Mr. Brown criticized the group for keeping its donors secret, and the Fair Political Practices Commission soon requested that Americans for Respon sible Leadership submit to an audit.

The Arizona group, however, refused to turn over its documents, and the fight moved to the courtroom. Last week a judge ordered Americans for Responsible Leadership to comply with the audit request. Several appeals followed, though. And in a rare weekend decision, the Supreme Court of California on Sunday night ordered the group to turn over its records to the Fair Political Practices Commission immediately.
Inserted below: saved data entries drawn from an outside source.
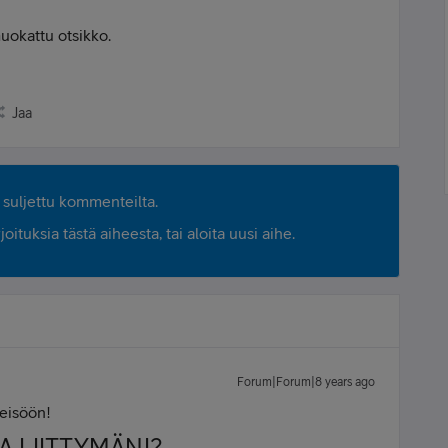
muokattu otsikko.
Jaa
suljettu kommenteilta.
ituksia tästä aiheesta, tai aloita uusi aihe.
Forum|Forum|8 years ago
teisöön!
A LIITTYMÄNI?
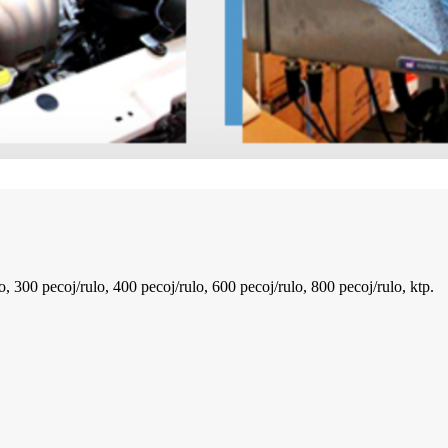
lo, 300 pecoj/rulo, 400 pecoj/rulo, 600 pecoj/rulo, 800 pecoj/rulo, ktp.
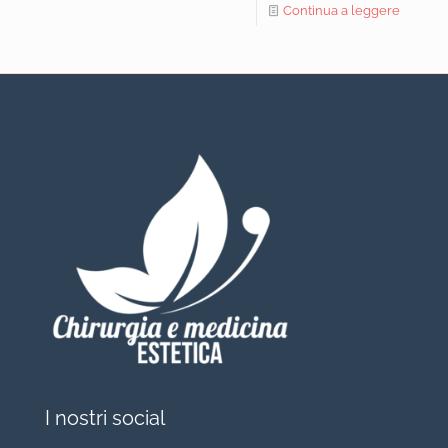
Continua a leggere
I nostri social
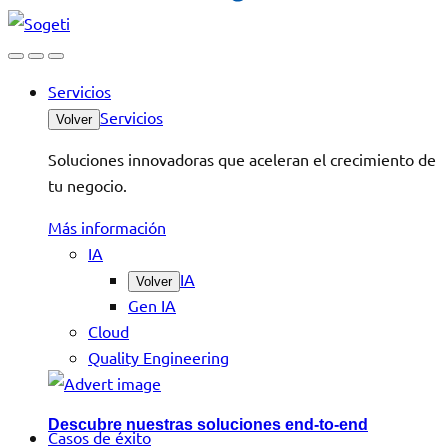
Servicios
Servicios
Volver
Soluciones innovadoras que aceleran el crecimiento de
tu negocio.
Más información
IA
IA
Volver
Gen IA
Cloud
Quality Engineering
Descubre nuestras soluciones end-to-end
Casos de éxito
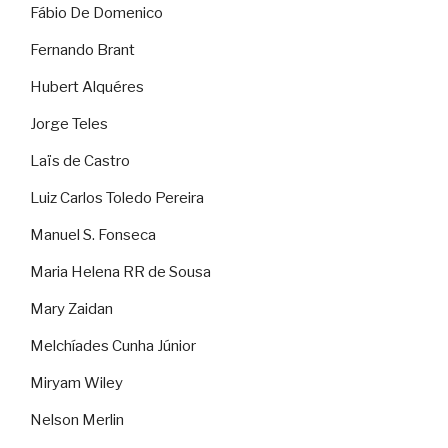
Fábio De Domenico
Fernando Brant
Hubert Alquéres
Jorge Teles
Laïs de Castro
Luiz Carlos Toledo Pereira
Manuel S. Fonseca
Maria Helena RR de Sousa
Mary Zaidan
Melchíades Cunha Júnior
Miryam Wiley
Nelson Merlin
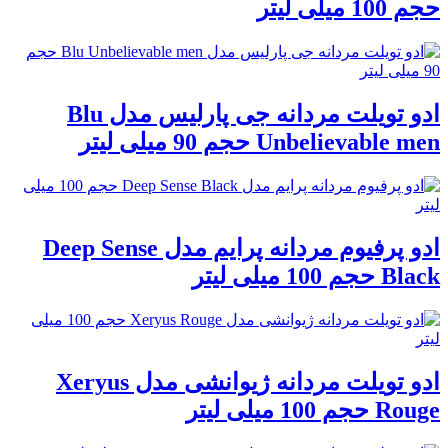
حجم 100 میلی لیتر
ادو تویلت مردانه جی پارلیس مدل Blu
Unbelievable men حجم 90 میلی لیتر
ادو پرفیوم مردانه پرایم مدل Deep Sense
Black حجم 100 میلی لیتر
ادو تویلت مردانه ژیوانشی مدل Xeryus
Rouge حجم 100 میلی لیتر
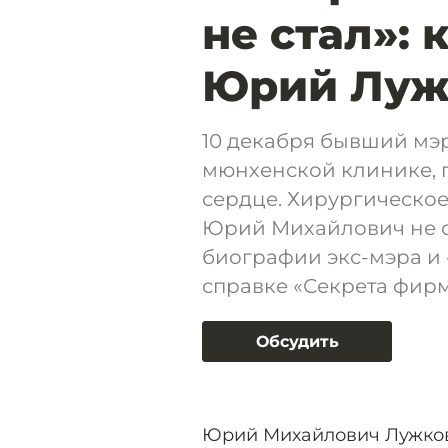
не стал»: 
Юрий Луж
10 декабря бывший мэ
мюнхенской клинике, 
сердце. Хирургическо
Юрий Михайлович не с
биографии экс-мэра и 
справке «Секрета фирм
Обсудить
Юрий Михайлович Лужков 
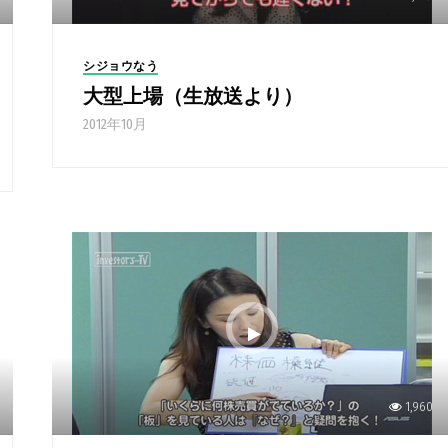
シジョウなう
大型上場（生放送より）
2012年10月
1,960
Although lawyers for Americans for Responsible Leadership could have appealed that ruling to the United States Supreme Court, they relented on Monday morning, sending a letter to the Fair Political Practices Commission that identified Americans for Job Security as the source of the $11 million donation, which came to the Arizona group through another intermediary, the Center to Protect Patient Rights.

Derek Cressman, a vice president of Common Cause, the watchdog group that filed the initial complaint in this case with the Fair Political Practices Commission, said Monday's disclosure showed the kind of lengths that many powerful interests now went to in order to conceal their spending.

“In the wake of Citizens United, this nonprofit shell game is becoming the preferred modus operandi of big moneyed players,” Mr. Cressman said. “This is the new dirty politics.”